Glijboot - In tegenstelling met gewone schepen, waar het gewicht van het verplaatste water gelijk is aan het gewicht van het schip, is dit bij de g. na het overschrijden van een zekere snelheid niet meer het geval en wordt de waterverplaatsing steeds kleiner naarmate de snelheid grooter wordt, totdat de boot tenslotte niet meer door het water beweegt, maar over de oppervlakte glijdt. Om dit te bereiken moet het onderwatergedeelte van de boot zoodanigen vorm hebben, dat de druk op de boot bij het voortbewegen, ontbonden kan worden in een horizontale en in een vertikale component. De horizontaal ontbondene is dan de kracht of weerstand, dien de voortstuwer moet overwinnnen om de boot die snelheid te geven; de vertikaal ontbondene drukt de boot naar boven, waardoor de waterverplaatsing kleiner wordt en de weerstand afneemt.
Hiervoor wordt de bodem van de boot hellend gemaakt. Naar de wijze waarop dit wordt uitgevoerd kunnen de glijbooten in drie soorten verdeeld worden: klasse A met één trap in den bodem van de boot (zie fig.), klasse B met meerdere trappen (zie fig.), klasse C zonder trappen (zie fig.). Noemen we het gewicht der boot in K.G. = G, de snelheid in knoopen = V, de lengte der boot in M. = L, dan kan de motorpaardekrachten of P. K. uitgedrukt worden door: P.K. = G x V x (V/√L)1,4 / C. Hierin is C een coëfficiënt die varieert met de verhouding van B/L, waarin B gelijk is aan de breedte der boot in M.

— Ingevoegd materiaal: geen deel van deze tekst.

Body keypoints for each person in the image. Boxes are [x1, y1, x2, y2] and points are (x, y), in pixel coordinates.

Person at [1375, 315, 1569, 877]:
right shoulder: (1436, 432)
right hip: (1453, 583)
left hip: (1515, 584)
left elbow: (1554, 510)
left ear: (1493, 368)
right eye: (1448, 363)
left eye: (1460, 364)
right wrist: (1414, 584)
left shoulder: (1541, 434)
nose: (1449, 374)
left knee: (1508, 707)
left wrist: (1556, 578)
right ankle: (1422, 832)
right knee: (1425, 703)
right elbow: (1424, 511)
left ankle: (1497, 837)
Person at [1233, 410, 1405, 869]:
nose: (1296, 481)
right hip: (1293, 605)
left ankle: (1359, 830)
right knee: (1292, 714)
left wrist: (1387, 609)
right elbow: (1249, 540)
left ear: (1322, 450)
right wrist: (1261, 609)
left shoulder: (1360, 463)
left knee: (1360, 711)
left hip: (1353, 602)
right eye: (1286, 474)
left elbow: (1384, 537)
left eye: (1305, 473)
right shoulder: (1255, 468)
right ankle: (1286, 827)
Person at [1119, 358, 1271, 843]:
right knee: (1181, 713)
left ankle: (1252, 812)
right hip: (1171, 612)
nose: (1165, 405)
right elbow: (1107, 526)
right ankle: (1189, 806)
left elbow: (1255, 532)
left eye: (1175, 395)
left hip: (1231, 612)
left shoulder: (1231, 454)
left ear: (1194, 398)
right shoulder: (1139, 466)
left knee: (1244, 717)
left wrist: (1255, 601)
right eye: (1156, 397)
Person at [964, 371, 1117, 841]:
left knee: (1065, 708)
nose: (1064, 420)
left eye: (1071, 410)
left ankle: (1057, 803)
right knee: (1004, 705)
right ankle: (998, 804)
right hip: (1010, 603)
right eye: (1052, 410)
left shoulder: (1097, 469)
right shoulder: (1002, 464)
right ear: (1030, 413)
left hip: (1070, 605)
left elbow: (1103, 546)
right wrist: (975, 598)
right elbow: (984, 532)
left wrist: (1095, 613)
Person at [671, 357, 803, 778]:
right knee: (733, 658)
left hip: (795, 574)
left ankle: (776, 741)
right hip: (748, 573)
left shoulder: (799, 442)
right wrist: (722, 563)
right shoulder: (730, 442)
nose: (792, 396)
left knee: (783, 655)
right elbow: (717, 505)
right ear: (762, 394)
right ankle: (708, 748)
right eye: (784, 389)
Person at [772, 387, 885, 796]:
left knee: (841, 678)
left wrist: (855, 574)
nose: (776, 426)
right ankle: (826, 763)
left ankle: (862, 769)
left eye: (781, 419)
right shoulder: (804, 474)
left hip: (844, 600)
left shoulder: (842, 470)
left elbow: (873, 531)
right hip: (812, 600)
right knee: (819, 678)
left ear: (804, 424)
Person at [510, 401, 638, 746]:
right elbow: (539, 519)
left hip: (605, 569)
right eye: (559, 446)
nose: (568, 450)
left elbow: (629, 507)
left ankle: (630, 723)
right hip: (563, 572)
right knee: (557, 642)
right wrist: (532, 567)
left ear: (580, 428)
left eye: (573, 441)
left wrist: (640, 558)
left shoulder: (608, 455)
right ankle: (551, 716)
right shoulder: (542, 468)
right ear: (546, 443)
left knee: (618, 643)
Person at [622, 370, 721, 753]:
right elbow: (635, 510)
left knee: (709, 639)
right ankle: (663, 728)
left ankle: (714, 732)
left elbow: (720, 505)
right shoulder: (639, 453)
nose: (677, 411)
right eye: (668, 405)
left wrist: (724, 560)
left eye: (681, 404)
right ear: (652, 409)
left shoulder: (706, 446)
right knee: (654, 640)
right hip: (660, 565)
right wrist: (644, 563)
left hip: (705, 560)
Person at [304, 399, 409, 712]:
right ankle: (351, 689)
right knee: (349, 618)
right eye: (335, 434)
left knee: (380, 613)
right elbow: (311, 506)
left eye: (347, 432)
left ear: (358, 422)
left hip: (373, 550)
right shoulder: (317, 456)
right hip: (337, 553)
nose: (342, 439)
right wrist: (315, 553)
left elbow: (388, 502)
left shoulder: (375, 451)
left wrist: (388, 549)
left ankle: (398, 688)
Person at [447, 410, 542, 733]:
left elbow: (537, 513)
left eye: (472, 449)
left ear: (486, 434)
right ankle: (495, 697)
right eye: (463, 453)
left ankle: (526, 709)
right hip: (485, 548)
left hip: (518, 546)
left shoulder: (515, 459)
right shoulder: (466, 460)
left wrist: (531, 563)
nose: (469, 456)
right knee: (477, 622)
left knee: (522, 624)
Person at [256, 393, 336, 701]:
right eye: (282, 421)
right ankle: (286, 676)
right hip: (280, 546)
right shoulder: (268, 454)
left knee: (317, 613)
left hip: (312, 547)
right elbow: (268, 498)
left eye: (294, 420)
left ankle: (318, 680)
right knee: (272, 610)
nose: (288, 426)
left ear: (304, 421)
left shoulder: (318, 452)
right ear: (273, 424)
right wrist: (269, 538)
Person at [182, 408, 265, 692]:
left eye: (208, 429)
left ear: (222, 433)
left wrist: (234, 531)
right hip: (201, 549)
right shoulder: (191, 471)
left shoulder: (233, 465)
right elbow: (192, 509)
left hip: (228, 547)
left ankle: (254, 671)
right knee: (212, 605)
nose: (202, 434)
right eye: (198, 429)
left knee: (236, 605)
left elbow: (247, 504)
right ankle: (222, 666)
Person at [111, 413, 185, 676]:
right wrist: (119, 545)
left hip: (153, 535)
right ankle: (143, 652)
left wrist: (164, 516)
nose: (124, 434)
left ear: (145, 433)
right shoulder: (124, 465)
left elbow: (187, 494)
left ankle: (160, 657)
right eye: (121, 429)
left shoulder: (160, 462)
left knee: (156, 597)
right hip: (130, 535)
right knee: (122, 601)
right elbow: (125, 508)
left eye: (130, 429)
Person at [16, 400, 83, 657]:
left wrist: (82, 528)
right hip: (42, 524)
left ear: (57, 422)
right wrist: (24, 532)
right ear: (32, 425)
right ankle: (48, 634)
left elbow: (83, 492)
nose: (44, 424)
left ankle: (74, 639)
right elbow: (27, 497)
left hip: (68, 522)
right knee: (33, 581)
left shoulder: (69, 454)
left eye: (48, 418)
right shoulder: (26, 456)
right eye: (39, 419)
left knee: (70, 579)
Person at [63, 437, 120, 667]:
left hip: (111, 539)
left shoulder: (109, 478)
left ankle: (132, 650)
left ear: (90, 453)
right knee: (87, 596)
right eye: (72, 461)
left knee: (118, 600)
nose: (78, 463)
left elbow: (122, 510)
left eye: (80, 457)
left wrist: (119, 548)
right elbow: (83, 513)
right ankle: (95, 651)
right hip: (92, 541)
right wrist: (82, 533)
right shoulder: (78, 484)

Voor verschillende uitgevoerde booten is: C = 68500 x B/L voor klasse A; = 64000 x B/L voor klasse B; 57000 x B/L voor klasse C. Hieruit volgt, dat voor klasse A bij dezelfde snelheid het kleinste motorvermogen noodig is. Volgens dit type zijn booten uitgevoerd van 4,5 M. lengte met 50 P.K. motor en een snelheid van 41 knoop of 76 K.M. per uur en van 12 M. lengte met 50 knoop of 92 K.M. snelheid per uur en 720 P.K.